*Excerpted passage*:
──────────────────────────────

Everyone likes a graph, so Deloitte helpfully provide one in this report. Unfortunately it's not apparently supported by any referenced data/survey, so it's completely unclear if these figures are just plucked out of thin air. The impression from the rest of the study is that they may just be "illustrative" to use a polite word. But it's a nice graph so I'll show you it here:


Lots of nice growing bars!

Incidentally there is the ominous (if dubious) deduction possible from the Electrical bars that stores are a complete waste of time... See my previous post on this topic.

There's a nice piece of jargon for all this: the 'multichannel halo effect', which I think has made the leap from brand-marketing to retail. I rather like the pseudo-religious connotations of this term: it would certainly make convincing my clients easier if the question "why bother with multi-channel?" could be answered "because God says so"!

Monday 20 August 2012

Why bother with multichannel? - answer #2: it's where the growth is

As I mentioned in the last post, a challenge I am often posed when I work in less developed internet-retail markets (Romania or Belarus being recent examples) is "why should we bother with multichannel? It is organisationally challenging and expensive, and we are doing fine right now."

A second answer is that, even in a rather stagnant economy, multichannel just keeps on growing. An interesting illustration comes from Office retailers in the US. Both Staples and Office Depot sell to a mixture of B2C and B2B customers. Although they have each had varying fortunes, non-store sales as a percentage of total have just continued to grow and grow:


At over 40% of total sales, non-store is pretty important!

Perhaps even more significant, however, is a closer look at recent numbers from Staples, comparing sales via brick-and-mortar with sales via online:


As the credit crunch hit, store sales actually declined by almost 7% between 2008 and 2010. But online sales grew by 32% in the same period, more than enough to ensure that overall Staples kept on growing.

Office Depot is something of a horror story in general:



But at least online sales declined by only 16% compared to a whopping 30% of brick-and-mortar.

Sunday 29 July 2012

Why bother with multichannel? - answer #1: follow the money

A challenge I am often posed when I work in less developed internet-retail markets (Romania or Ukraine being recent examples) is "why should we bother with multichannel? It is organisationally challenging and expensive, and we are doing fine right now."

The simple answer is, that's where your customers' money is going, and if your country follows the trends in others, going quickly. This is 2011 data published by Ofcom for various European countries.

──────────────────────────────

*Data section*:
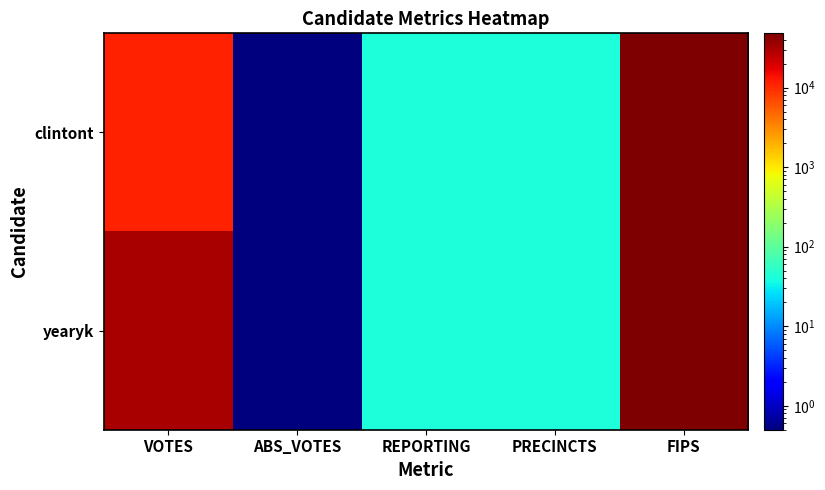

What is the greatest value displayed?

48135.0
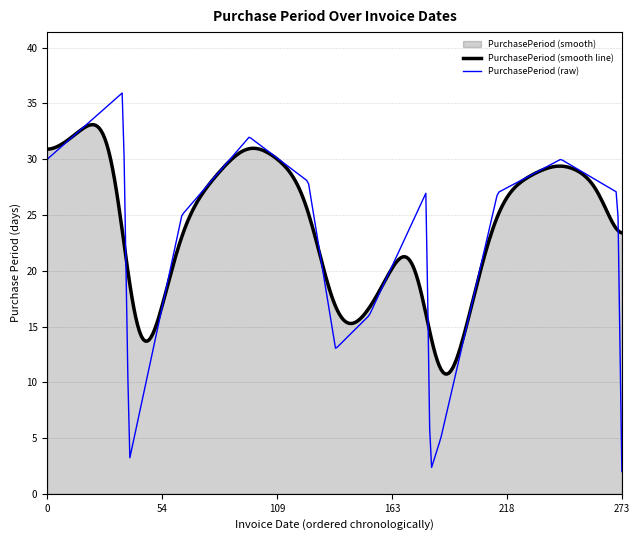

What position from the left is 2017-01-18?

13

──────────────────────────────

*Activity list*:
- 1) Print the passage from the multichannel retail blog excerpt between "The simple answer" and "various European countries.", inclusive.
- 2) According to the multichannel retail blog excerpt, by what percentage did Staples' online sales grow between 2008 and 2010?

*Responses to the exercise*:
- 1)
The simple answer is, that's where your customers' money is going, and if your country follows the trends in others, going quickly. This is 2011 data published by Ofcom for various European countries.

- 2) 32%